Heart stents, the tiny metal tubes used to prop open diseased arteries, offer only a short-term advantage over drugs in easing pain and fatigue, according to a study that suggests one-third of the 1 million stents used in the U.S. each year may not be needed.

Anti-cholesterol medication used with exercise and dietary changes gave patients equal relief after three years, though stents provided an "incremental" advantage early on, researchers said in today's New England Journal of Medicine. An accompanying editorial said doctors treating clogged arteries where a heart attack isn't a serious risk should consider stents only after drugs are tried.

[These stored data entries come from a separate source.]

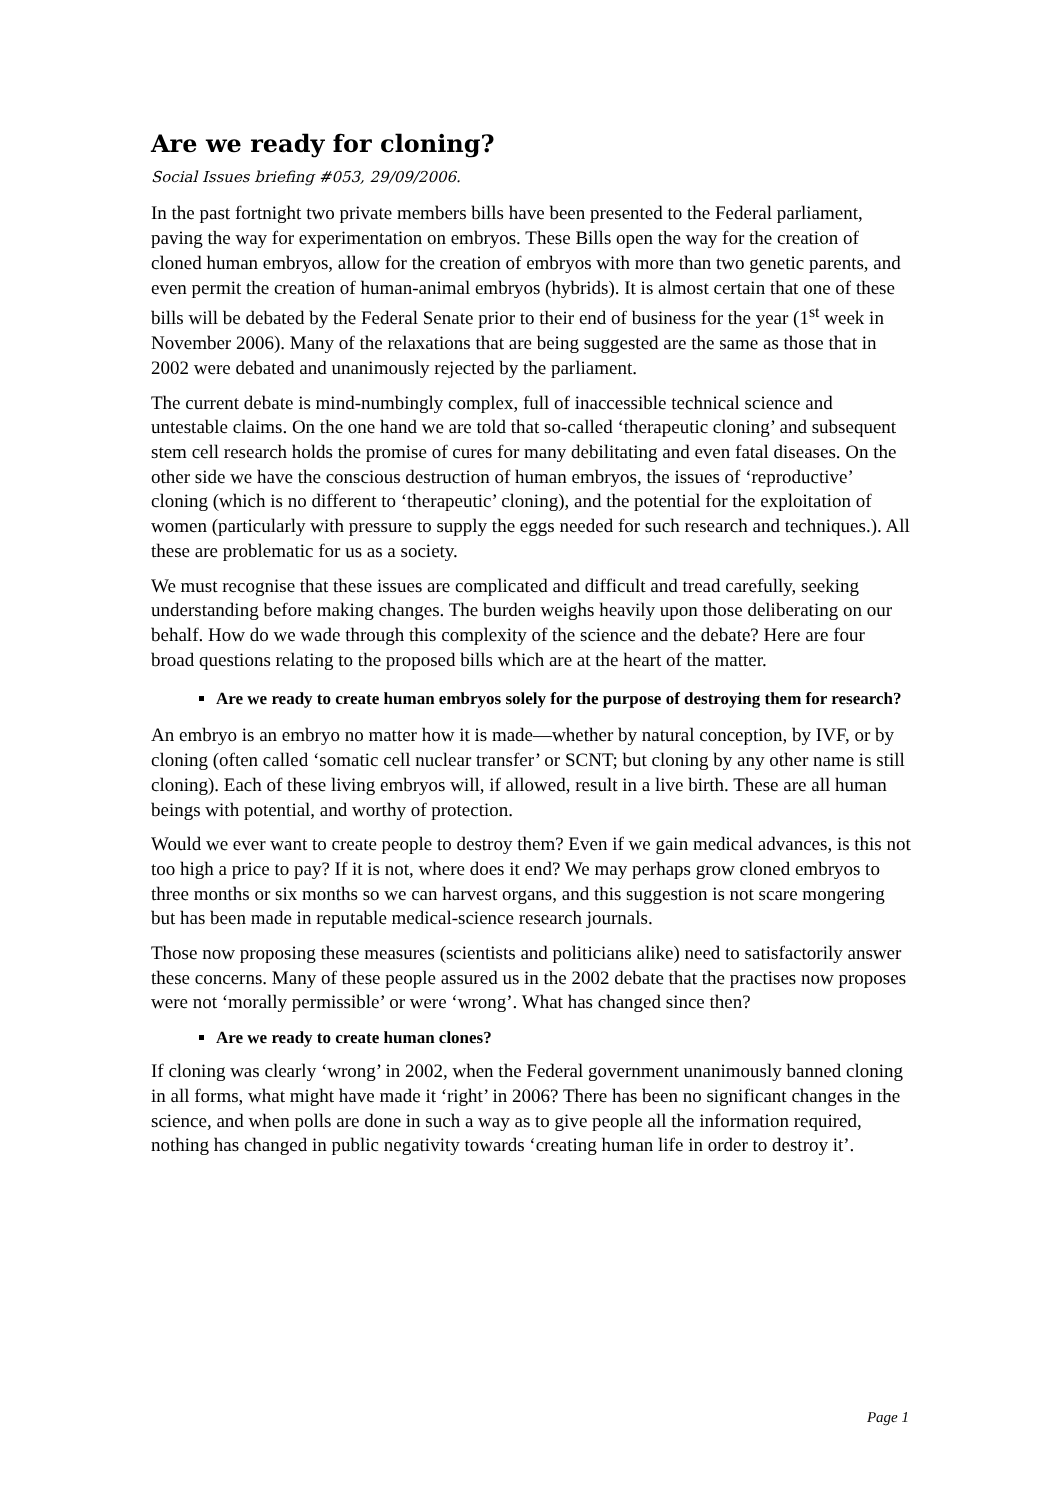Are we ready for cloning?
Social Issues briefing #053, 29/09/2006.
In the past fortnight two private members bills have been presented to the Federal parliament, paving the way for experimentation on embryos. These Bills open the way for the creation of cloned human embryos, allow for the creation of embryos with more than two genetic parents, and even permit the creation of human-animal embryos (hybrids). It is almost certain that one of these bills will be debated by the Federal Senate prior to their end of business for the year (1<sup>st</sup> week in November 2006). Many of the relaxations that are being suggested are the same as those that in 2002 were debated and unanimously rejected by the parliament.
The current debate is mind-numbingly complex, full of inaccessible technical science and untestable claims. On the one hand we are told that so-called ‘therapeutic cloning’ and subsequent stem cell research holds the promise of cures for many debilitating and even fatal diseases. On the other side we have the conscious destruction of human embryos, the issues of ‘reproductive’ cloning (which is no different to ‘therapeutic’ cloning), and the potential for the exploitation of women (particularly with pressure to supply the eggs needed for such research and techniques.). All these are problematic for us as a society.
We must recognise that these issues are complicated and difficult and tread carefully, seeking understanding before making changes. The burden weighs heavily upon those deliberating on our behalf. How do we wade through this complexity of the science and the debate? Here are four broad questions relating to the proposed bills which are at the heart of the matter.
Are we ready to create human embryos solely for the purpose of destroying them for research?
An embryo is an embryo no matter how it is made—whether by natural conception, by IVF, or by cloning (often called ‘somatic cell nuclear transfer’ or SCNT; but cloning by any other name is still cloning). Each of these living embryos will, if allowed, result in a live birth. These are all human beings with potential, and worthy of protection.
Would we ever want to create people to destroy them? Even if we gain medical advances, is this not too high a price to pay? If it is not, where does it end? We may perhaps grow cloned embryos to three months or six months so we can harvest organs, and this suggestion is not scare mongering but has been made in reputable medical-science research journals.
Those now proposing these measures (scientists and politicians alike) need to satisfactorily answer these concerns. Many of these people assured us in the 2002 debate that the practises now proposes were not ‘morally permissible’ or were ‘wrong’. What has changed since then?
Are we ready to create human clones?
If cloning was clearly ‘wrong’ in 2002, when the Federal government unanimously banned cloning in all forms, what might have made it ‘right’ in 2006? There has been no significant changes in the science, and when polls are done in such a way as to give people all the information required, nothing has changed in public negativity towards ‘creating human life in order to destroy it’.
Page 1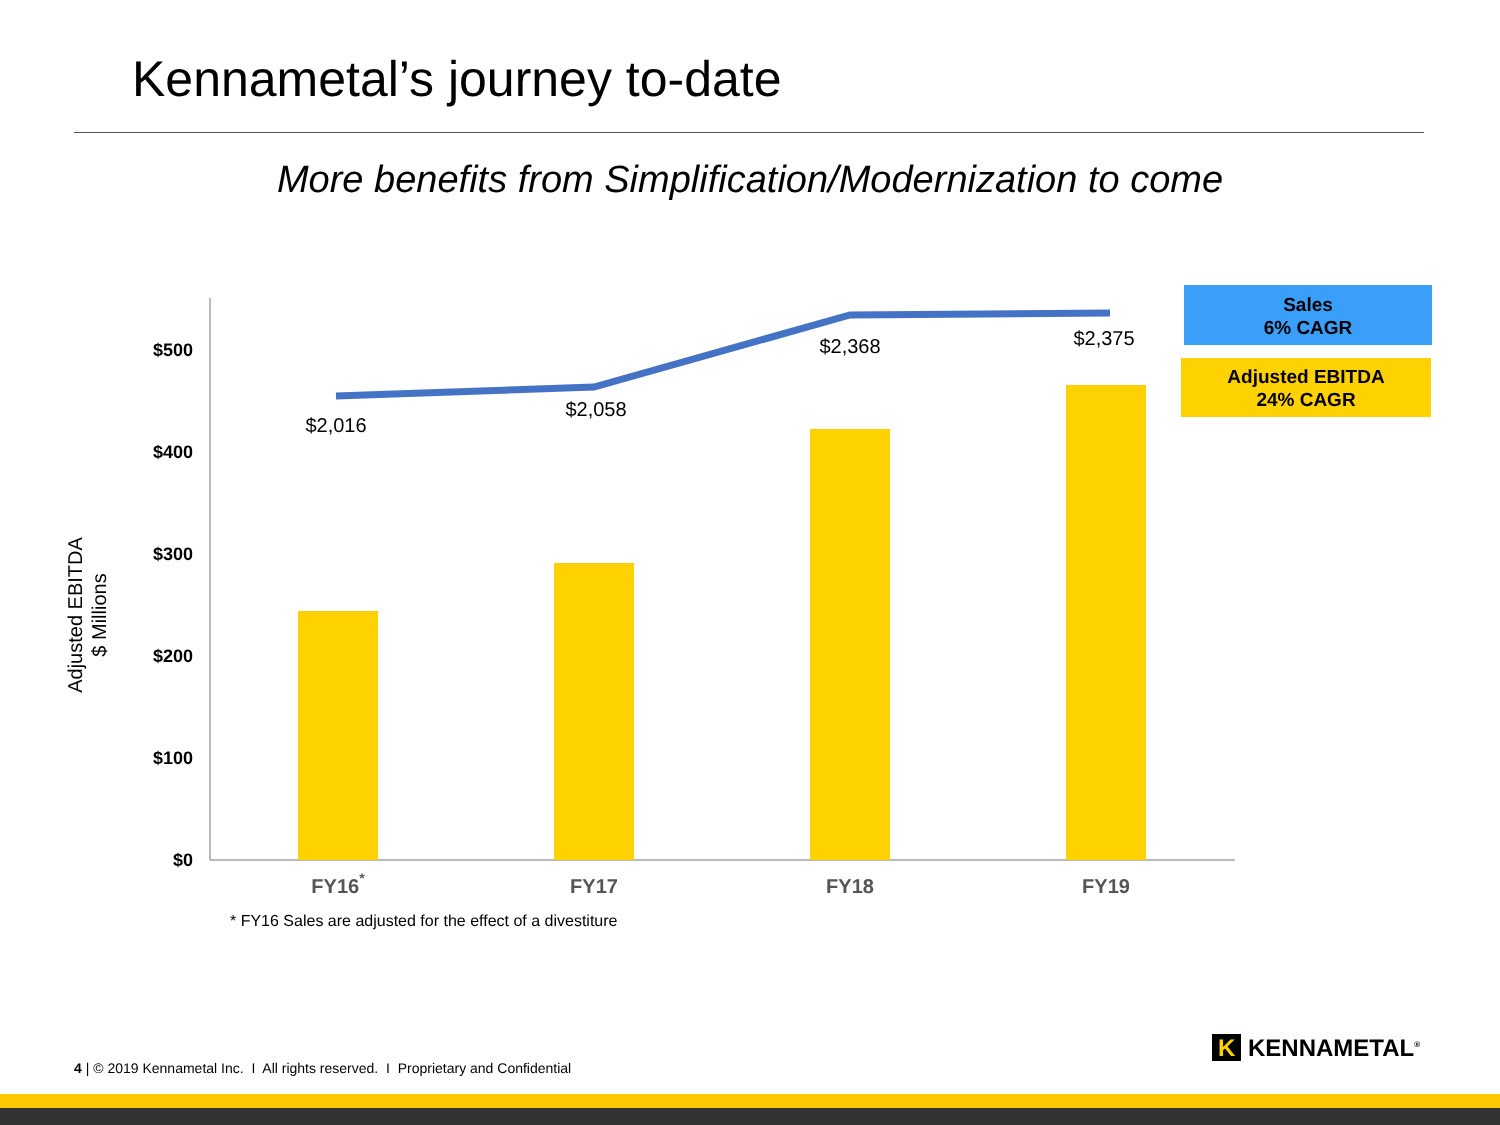Kennametal’s journey to-date
More benefits from Simplification/Modernization to come
$500
$400
$300
$200
$100
$0
$2,016
$2,058
$2,368
$2,375
FY16*
FY17
FY18
FY19
Adjusted EBITDA
$ Millions
Sales
6% CAGR
Adjusted EBITDA
24% CAGR
* FY16 Sales are adjusted for the effect of a divestiture
4 | © 2019 Kennametal Inc. I All rights reserved. I Proprietary and Confidential
K KENNAMETAL<sup>®</sup>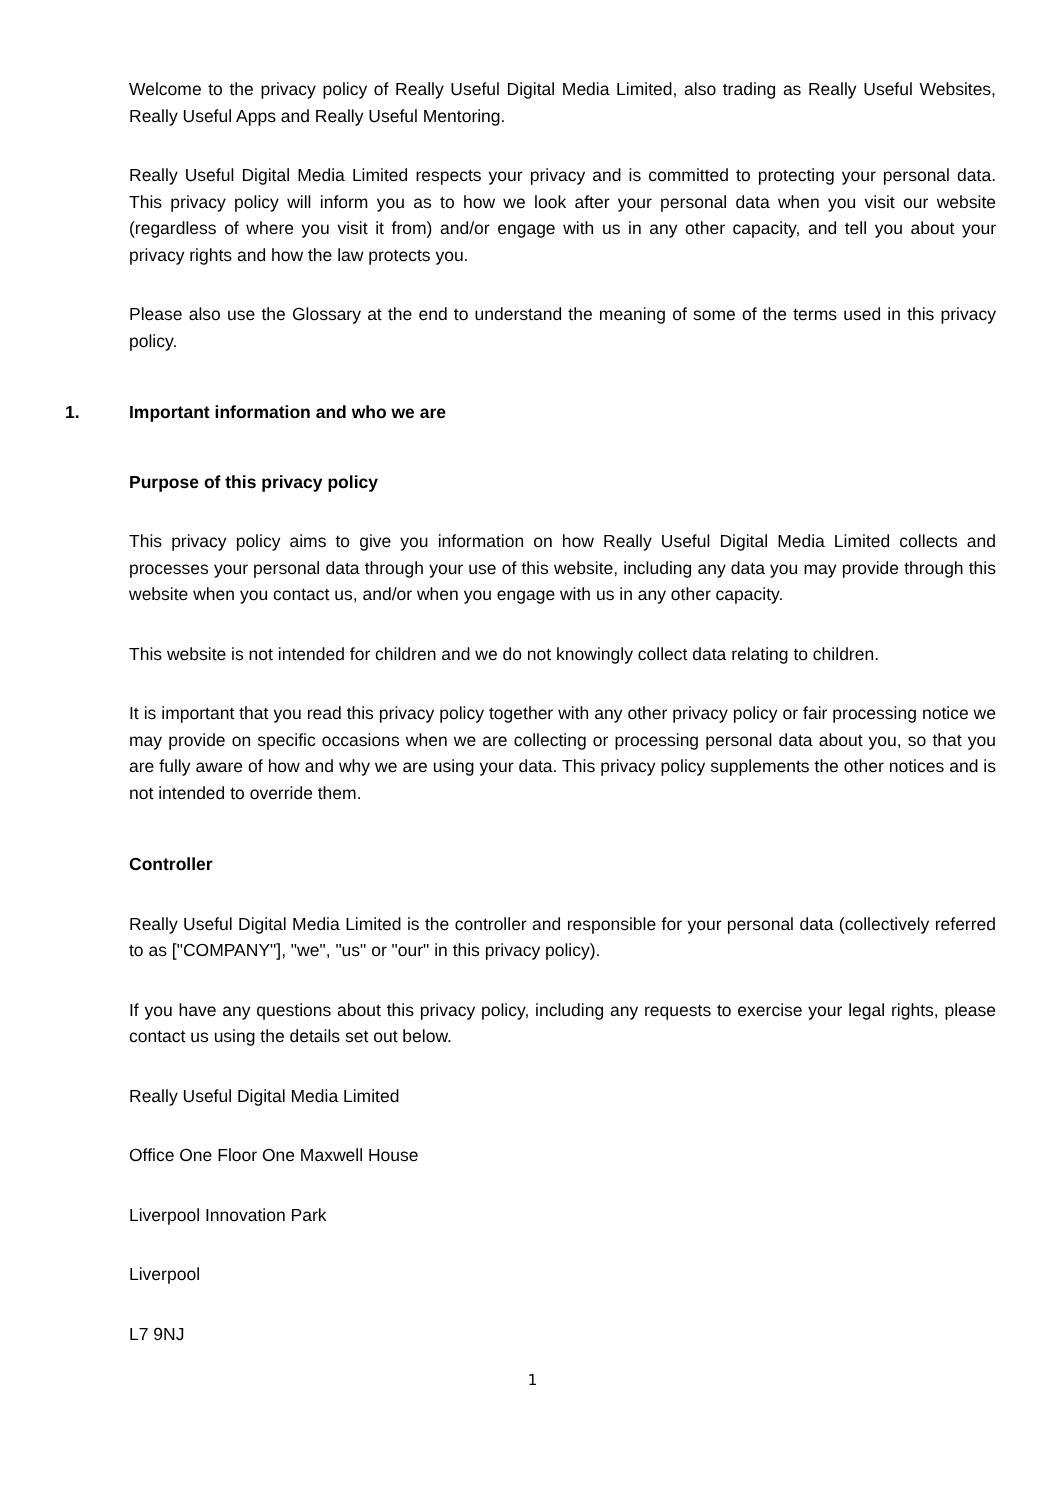Welcome to the privacy policy of Really Useful Digital Media Limited, also trading as Really Useful Websites, Really Useful Apps and Really Useful Mentoring.
Really Useful Digital Media Limited respects your privacy and is committed to protecting your personal data. This privacy policy will inform you as to how we look after your personal data when you visit our website (regardless of where you visit it from) and/or engage with us in any other capacity, and tell you about your privacy rights and how the law protects you.
Please also use the Glossary at the end to understand the meaning of some of the terms used in this privacy policy.
1. Important information and who we are
Purpose of this privacy policy
This privacy policy aims to give you information on how Really Useful Digital Media Limited collects and processes your personal data through your use of this website, including any data you may provide through this website when you contact us, and/or when you engage with us in any other capacity.
This website is not intended for children and we do not knowingly collect data relating to children.
It is important that you read this privacy policy together with any other privacy policy or fair processing notice we may provide on specific occasions when we are collecting or processing personal data about you, so that you are fully aware of how and why we are using your data. This privacy policy supplements the other notices and is not intended to override them.
Controller
Really Useful Digital Media Limited is the controller and responsible for your personal data (collectively referred to as ["COMPANY"], "we", "us" or "our" in this privacy policy).
If you have any questions about this privacy policy, including any requests to exercise your legal rights, please contact us using the details set out below.
Really Useful Digital Media Limited
Office One Floor One Maxwell House
Liverpool Innovation Park
Liverpool
L7 9NJ
1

The study poses another challenge for the $4 billion-a-year stent industry, led by Johnson & Johnson and Boston Scientific Corp., which is recovering from questions about safety. The market's future depends on whether doctors and insurers embrace the implications of the new data, said Eric Peterson, a Duke University cardiologist who co-wrote the editorial.

"There are a lot of forces, in terms of payment, the influence of manufacturers and all the shiny new devices that are coming on to the market, that are encouraging use," Peterson said in a telephone interview. "There is enormous incentive in the medical industry to put things in patients."

Fridley-based Medtronic and Boston Scientific's Maple Grove-based cardiovascular business make drug-coated heart stents.

The study, tracking 2,287 patients, was the second installment of a seven-year investigation dubbed Courage. Last year, researchers said a regimen of drugs and lifestyle changes worked as well as stents in avoiding deaths and heart attacks.

The findings show that angioplasty "is a safe and effective treatment for patients who have frequent or lifestyle-limiting angina while on medical therapy, said Donald Baim, Boston Scientific's chief medical and scientific officer, in a statement.

"The greater the frequency of angina, the greater the benefit of [stents] versus medical therapy alone, although less symptomatic patients can be well managed" without them, Baim said.